_Task objective_: Could you copy out all of the rows below word for word, with every line unchanged?

_Input data_:

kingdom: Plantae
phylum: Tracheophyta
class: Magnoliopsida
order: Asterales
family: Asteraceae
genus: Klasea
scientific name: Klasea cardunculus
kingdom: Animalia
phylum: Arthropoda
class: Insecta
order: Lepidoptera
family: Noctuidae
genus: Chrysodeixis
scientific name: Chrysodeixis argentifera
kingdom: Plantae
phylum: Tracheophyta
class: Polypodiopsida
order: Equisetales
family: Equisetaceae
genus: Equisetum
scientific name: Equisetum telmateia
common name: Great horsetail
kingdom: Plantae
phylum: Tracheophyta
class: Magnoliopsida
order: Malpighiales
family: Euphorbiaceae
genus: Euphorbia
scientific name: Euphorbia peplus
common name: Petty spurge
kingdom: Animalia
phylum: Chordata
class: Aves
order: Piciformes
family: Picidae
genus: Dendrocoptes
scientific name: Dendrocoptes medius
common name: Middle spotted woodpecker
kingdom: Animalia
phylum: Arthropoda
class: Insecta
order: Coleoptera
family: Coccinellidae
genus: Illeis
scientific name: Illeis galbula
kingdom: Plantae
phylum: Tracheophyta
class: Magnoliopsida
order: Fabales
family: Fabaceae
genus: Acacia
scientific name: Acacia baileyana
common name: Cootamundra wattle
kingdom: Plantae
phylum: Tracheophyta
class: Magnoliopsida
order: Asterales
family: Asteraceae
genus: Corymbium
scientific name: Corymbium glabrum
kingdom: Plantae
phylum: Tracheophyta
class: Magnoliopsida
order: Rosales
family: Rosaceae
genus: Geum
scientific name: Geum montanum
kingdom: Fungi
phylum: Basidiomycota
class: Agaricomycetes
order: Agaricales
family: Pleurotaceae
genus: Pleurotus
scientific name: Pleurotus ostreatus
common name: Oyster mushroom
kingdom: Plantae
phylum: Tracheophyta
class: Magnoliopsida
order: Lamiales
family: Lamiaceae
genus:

_Output below_:
kingdom: Plantae
phylum: Tracheophyta
class: Magnoliopsida
order: Asterales
family: Asteraceae
genus: Klasea
scientific name: Klasea cardunculus
kingdom: Animalia
phylum: Arthropoda
class: Insecta
order: Lepidoptera
family: Noctuidae
genus: Chrysodeixis
scientific name: Chrysodeixis argentifera
kingdom: Plantae
phylum: Tracheophyta
class: Polypodiopsida
order: Equisetales
family: Equisetaceae
genus: Equisetum
scientific name: Equisetum telmateia
common name: Great horsetail
kingdom: Plantae
phylum: Tracheophyta
class: Magnoliopsida
order: Malpighiales
family: Euphorbiaceae
genus: Euphorbia
scientific name: Euphorbia peplus
common name: Petty spurge
kingdom: Animalia
phylum: Chordata
class: Aves
order: Piciformes
family: Picidae
genus: Dendrocoptes
scientific name: Dendrocoptes medius
common name: Middle spotted woodpecker
kingdom: Animalia
phylum: Arthropoda
class: Insecta
order: Coleoptera
family: Coccinellidae
genus: Illeis
scientific name: Illeis galbula
kingdom: Plantae
phylum: Tracheophyta
class: Magnoliopsida
order: Fabales
family: Fabaceae
genus: Acacia
scientific name: Acacia baileyana
common name: Cootamundra wattle
kingdom: Plantae
phylum: Tracheophyta
class: Magnoliopsida
order: Asterales
family: Asteraceae
genus: Corymbium
scientific name: Corymbium glabrum
kingdom: Plantae
phylum: Tracheophyta
class: Magnoliopsida
order: Rosales
family: Rosaceae
genus: Geum
scientific name: Geum montanum
kingdom: Fungi
phylum: Basidiomycota
class: Agaricomycetes
order: Agaricales
family: Pleurotaceae
genus: Pleurotus
scientific name: Pleurotus ostreatus
common name: Oyster mushroom
kingdom: Plantae
phylum: Tracheophyta
class: Magnoliopsida
order: Lamiales
family: Lamiaceae
genus:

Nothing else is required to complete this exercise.